A soycharge? It must feel like downtown Noo Yoick in your local cafe GB!


----------



## Mary (Nov 26, 2014)

I've enjoed rice milk. But generally the cow millk is more suitable for me.


----------



## johnnygee04 (Mar 16, 2015)

I haven't drunk cows milk for years; for reasons now forgotten I switched to rice milk. It has a mild nutty taste, but is very watery, so much so that I now begrudge paying £1.40 for a carton of water. Long story short, it worked well with medium roasts, but I've now switched to oat milk and Italian Job beans and can't drink enough of the stuff! Oat milk has the same consistency as ordinary semi skimmed and the flavour of the stronger roast cuts through perfectly. Must add that I have not attempted to steam either types, just nuked them in the mic.


----------



## aCapybara (Apr 1, 2015)

If the missus is experimenting anyway, there are also Hazelnut and Rice milks available in any large supermarket.

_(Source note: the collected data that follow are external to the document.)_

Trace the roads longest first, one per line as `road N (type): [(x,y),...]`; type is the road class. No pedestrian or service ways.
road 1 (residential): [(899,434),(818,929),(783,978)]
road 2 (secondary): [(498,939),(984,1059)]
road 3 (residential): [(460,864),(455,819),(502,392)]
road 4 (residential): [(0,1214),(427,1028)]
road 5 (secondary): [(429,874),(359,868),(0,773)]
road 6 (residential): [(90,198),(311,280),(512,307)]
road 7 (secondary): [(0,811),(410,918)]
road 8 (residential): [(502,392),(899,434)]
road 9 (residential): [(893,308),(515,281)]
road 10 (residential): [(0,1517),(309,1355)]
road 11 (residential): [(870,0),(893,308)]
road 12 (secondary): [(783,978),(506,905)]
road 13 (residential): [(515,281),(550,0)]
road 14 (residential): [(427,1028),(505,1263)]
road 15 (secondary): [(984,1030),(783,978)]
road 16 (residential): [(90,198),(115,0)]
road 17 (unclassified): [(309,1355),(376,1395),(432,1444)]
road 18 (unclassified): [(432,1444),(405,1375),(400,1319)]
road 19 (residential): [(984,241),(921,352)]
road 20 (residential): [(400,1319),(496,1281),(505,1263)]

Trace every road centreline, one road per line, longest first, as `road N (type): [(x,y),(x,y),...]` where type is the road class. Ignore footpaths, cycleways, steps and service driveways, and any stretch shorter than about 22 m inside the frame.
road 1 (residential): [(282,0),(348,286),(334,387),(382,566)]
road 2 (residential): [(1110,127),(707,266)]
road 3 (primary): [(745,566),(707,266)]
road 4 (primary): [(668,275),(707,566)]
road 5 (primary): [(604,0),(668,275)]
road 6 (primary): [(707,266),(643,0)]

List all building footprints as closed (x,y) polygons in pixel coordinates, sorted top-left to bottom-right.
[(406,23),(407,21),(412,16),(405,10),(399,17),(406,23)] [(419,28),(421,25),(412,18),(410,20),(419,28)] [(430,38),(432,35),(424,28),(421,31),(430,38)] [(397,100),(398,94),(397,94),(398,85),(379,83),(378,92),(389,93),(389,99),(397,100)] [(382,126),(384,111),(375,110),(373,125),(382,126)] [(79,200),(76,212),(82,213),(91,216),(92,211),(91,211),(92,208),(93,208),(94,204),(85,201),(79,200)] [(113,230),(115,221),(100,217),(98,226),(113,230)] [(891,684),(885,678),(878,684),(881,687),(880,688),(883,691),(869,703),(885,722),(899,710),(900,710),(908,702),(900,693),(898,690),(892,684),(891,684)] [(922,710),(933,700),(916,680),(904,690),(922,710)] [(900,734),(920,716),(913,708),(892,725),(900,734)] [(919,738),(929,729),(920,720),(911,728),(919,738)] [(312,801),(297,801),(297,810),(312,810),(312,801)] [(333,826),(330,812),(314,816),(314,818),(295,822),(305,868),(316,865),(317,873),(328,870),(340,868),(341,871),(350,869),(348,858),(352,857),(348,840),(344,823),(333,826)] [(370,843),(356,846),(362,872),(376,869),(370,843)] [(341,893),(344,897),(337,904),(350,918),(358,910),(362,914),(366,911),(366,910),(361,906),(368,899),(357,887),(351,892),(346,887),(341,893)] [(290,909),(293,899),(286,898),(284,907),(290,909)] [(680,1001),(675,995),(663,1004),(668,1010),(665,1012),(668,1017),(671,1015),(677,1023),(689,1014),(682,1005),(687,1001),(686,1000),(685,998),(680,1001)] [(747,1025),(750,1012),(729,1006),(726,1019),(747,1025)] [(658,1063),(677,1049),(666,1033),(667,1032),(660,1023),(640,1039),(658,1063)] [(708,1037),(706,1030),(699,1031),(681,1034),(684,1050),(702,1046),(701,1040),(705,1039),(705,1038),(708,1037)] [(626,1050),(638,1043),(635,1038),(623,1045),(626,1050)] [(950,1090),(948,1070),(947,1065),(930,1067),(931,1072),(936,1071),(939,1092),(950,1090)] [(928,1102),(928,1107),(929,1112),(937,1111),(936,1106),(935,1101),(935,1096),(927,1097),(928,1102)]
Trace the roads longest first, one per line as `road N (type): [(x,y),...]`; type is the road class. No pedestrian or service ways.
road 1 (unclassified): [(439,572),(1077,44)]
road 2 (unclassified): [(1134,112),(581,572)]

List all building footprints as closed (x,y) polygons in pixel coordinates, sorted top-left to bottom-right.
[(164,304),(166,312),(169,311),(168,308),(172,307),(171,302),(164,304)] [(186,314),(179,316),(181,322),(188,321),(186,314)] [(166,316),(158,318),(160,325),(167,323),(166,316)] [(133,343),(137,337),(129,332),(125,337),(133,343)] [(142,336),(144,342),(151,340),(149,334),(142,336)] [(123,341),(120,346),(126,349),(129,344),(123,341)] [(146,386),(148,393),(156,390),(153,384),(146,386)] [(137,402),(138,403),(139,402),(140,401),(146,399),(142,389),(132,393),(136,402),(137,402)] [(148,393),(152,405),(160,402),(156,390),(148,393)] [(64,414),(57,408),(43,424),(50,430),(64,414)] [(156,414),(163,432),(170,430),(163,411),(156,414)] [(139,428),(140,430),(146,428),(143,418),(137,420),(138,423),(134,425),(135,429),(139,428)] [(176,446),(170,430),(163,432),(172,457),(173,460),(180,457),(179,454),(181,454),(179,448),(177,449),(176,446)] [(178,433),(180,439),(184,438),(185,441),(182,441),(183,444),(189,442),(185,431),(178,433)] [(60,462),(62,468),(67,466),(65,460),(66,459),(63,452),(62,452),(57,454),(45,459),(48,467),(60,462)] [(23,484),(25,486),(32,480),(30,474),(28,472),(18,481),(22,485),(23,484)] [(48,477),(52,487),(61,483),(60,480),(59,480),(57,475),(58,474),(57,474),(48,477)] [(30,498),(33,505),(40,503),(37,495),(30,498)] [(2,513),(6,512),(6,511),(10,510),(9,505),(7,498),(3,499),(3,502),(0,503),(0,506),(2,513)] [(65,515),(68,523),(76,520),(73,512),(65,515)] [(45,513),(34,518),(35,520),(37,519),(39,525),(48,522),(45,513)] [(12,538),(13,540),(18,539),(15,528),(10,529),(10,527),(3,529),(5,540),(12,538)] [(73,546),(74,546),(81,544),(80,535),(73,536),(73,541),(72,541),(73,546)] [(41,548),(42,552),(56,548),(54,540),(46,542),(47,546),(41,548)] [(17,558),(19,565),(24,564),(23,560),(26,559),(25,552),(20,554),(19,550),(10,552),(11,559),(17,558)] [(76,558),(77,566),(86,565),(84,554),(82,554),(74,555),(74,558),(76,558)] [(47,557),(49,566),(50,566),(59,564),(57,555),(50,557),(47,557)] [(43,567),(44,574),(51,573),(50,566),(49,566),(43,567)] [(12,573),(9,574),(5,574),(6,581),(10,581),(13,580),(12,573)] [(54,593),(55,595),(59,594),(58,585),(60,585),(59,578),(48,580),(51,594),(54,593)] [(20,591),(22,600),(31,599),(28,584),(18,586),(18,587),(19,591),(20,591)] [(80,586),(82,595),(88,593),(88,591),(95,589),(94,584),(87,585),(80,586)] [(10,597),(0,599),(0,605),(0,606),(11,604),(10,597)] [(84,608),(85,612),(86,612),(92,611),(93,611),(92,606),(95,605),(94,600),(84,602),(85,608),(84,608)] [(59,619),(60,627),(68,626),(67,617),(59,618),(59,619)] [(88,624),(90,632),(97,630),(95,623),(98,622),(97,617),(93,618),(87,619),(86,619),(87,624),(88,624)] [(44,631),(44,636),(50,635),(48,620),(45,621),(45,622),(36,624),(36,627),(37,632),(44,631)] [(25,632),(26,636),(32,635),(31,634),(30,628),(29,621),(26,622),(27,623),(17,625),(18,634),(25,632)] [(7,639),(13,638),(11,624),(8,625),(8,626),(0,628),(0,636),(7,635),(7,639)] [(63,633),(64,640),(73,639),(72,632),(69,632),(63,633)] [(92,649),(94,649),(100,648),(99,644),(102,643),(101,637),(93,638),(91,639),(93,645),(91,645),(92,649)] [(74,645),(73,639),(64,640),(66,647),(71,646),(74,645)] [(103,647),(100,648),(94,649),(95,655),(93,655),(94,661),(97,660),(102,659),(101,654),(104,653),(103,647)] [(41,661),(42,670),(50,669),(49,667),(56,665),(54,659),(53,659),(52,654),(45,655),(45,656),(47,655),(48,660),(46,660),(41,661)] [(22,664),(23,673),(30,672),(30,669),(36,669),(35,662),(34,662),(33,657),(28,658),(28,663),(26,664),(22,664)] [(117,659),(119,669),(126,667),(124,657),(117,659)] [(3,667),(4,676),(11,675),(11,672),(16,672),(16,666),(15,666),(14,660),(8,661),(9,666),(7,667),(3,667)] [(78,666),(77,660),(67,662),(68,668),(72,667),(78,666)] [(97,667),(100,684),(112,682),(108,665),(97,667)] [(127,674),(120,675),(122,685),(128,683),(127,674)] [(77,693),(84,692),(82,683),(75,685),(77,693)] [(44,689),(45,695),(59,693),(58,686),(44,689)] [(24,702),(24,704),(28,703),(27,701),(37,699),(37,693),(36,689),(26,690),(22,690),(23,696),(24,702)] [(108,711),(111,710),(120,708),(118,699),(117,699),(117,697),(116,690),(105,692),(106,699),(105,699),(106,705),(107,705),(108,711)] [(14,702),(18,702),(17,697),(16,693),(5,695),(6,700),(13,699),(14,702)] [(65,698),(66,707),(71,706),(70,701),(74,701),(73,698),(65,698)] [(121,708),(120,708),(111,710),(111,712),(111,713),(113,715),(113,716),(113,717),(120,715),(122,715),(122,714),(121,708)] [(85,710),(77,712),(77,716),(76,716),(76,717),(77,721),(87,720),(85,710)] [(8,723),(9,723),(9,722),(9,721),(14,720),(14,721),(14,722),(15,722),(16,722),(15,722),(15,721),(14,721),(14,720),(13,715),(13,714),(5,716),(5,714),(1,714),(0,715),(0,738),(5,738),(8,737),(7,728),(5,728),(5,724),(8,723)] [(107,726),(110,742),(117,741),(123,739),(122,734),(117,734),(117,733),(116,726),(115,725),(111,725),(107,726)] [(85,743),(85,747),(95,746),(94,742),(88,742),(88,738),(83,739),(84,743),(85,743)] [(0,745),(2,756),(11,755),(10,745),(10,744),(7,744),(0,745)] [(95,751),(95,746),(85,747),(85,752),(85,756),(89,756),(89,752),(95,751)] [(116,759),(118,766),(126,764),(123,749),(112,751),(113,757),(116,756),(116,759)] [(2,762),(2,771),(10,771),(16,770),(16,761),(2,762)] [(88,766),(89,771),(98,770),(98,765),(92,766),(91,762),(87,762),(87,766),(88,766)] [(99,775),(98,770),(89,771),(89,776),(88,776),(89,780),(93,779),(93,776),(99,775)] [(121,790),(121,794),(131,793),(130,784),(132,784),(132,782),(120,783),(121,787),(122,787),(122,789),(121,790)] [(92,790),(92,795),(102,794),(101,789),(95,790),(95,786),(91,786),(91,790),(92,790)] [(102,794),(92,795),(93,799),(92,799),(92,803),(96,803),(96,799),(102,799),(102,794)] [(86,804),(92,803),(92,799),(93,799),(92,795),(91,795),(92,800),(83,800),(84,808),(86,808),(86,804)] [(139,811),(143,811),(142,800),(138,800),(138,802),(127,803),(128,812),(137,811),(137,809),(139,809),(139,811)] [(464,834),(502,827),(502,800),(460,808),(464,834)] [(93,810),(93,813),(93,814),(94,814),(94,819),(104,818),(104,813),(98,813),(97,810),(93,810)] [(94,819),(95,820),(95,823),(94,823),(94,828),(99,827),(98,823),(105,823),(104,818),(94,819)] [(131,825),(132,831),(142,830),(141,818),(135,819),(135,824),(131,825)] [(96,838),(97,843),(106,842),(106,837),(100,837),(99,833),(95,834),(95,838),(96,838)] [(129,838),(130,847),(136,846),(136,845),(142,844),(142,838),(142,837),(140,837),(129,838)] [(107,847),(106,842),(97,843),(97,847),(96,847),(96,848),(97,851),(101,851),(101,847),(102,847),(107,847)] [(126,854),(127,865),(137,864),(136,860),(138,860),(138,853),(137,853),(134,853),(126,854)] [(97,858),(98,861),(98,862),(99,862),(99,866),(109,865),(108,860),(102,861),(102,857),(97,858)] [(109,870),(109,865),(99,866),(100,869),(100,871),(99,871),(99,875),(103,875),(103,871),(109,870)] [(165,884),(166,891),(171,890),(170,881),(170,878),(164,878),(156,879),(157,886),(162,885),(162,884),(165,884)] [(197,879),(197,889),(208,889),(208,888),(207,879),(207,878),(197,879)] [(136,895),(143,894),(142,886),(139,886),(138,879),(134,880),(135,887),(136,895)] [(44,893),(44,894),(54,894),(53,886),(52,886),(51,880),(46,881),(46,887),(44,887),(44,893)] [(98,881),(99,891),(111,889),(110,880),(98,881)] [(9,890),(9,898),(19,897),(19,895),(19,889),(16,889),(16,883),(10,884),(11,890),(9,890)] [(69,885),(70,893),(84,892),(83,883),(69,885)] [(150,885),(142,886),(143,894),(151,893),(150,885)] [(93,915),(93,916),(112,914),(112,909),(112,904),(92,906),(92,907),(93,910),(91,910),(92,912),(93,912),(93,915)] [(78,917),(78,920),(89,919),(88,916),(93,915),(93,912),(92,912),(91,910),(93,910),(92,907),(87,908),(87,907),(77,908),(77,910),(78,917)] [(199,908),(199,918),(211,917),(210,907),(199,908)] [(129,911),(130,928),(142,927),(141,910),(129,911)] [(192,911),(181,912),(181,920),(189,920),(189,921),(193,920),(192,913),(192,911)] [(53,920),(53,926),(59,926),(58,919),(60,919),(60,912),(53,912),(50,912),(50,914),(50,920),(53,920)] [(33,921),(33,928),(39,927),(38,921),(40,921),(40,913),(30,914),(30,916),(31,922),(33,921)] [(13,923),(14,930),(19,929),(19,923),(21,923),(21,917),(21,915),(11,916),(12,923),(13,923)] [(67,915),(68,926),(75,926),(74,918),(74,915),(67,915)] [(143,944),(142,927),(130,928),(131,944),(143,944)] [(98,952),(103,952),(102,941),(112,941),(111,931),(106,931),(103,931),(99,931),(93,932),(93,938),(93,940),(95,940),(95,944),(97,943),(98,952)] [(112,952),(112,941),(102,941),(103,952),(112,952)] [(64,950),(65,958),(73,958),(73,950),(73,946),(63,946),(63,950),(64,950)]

Rice I dunno, I've never had it myself. But Hazelnut is nice enough in a flat white if you like the very subtle flavour it adds - never as creamy as whole moo milk though.

My other half and I went through a long period of him getting goat (yukyukyuk), me getting cow's milk. Cow's milk freezes fine for a handful of weeks, though it can separate if left too long in the freezer.

Treat yourself to some of the gourmet cow's milk you've found from time-to-time, there are more expensive vices!


----------



## Mrboots2u (May 10, 2013)

Dylan said:


> I have heard Almond recommended, and obviously coffee shops do Soya, but neither of those seem to take your fancy!
> 
> Can I ask why you are experimenting or is it just out of curiosity?


I tried almond and macademia nut milk ....

It wasn't good


----------



## fooby (Apr 7, 2015)

Lactofree is pretty good, my girlfriend is lactose intolerant and I can hardly tell the difference, steams well also.


----------



## hotmetal (Oct 31, 2013)

I think Lactofree is just normal milk with a bit of lactase in it to make up for people who don't produce lactase naturally. Hence it's pretty much indistinguishable from normal cow's milk. We've tried it (although not in coffee) and it's fine. Although only as an experiment because I don't actually think either of us is lactose intolerant. Well, I think I would know by now if I was, given that I get through easily a pint or two a day.


----------